# Backcountry and Avalanche Course in Colorado?



## killclimbz (Aug 10, 2007)

Tons.

There are probably a dozen or more located in and around the Front Range, Vail, Summit County.

Alpine World Ascents is a solid one. Universally recognized as one of the best avalanche schools out there. 

A good number of the cat operators will have a Level 1 avalanche course you can do with their guides and get some (limited but still) turns in while you are at it. You'll have to chat with the operator to see if they offer it.

You can also check Avalanche.org for courses.
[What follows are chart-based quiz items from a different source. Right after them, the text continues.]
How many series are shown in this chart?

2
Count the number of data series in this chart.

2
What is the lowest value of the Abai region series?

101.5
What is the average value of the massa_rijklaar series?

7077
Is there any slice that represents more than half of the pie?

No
The other resource to find courses for this state is the Colorado Avalanche Information Center: CAIC

You should find what you need from at least one of those links.


----------



## Carl Hungus (Jul 28, 2011)

Thanks very much for that. Do the avalanche courses teach you any riding specific skill sets, or is it just snow safety and recovery? Meaning, I'd also like get an overview of actually riding out back, split decks, how to snowshoe properly, learn how to handle a sled, reading terrain, basically the works.

Much appreciated.


----------



## killclimbz (Aug 10, 2007)

They teach the principals on how to evaluate and travel safely in avalanche terrain. Some guys might have an intro to splitboarding. I've seen a few, but overall that sort of thing is up to you to get the skills on. It's not that hard either. You just need to get out there.


As far as snowshoeing goes. Let me give you an advanced course. Strap snowshoes on your feet. Walk. Not much too it really.
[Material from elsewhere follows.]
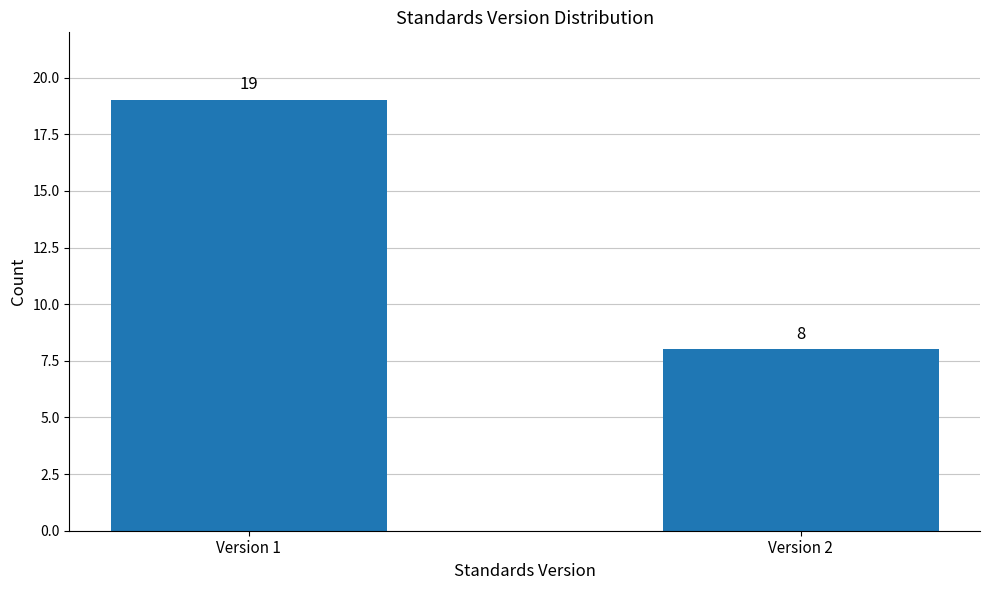

What is the ratio of the value at Version 1 to the value at Version 2?

2.4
Snowmobiles, I'd say look for a club. Most poeple I know who do it has been baptism by fire. Lot's of digging stuck sleds and learning techniques on the fly.


----------



## Carl Hungus (Jul 28, 2011)

Gotcha. In short, learn how not to die in an avalanche and then flounder around and learn as you go. Thanks again, especially for the snowshoe lesson, ha.


----------



## killclimbz (Aug 10, 2007)

Definitely. Learning how to travel safely in avalanche terrain is the key. The rest of it is up to you. What you decide to take on and ride, being that it is safe to do so, is all up to you.


----------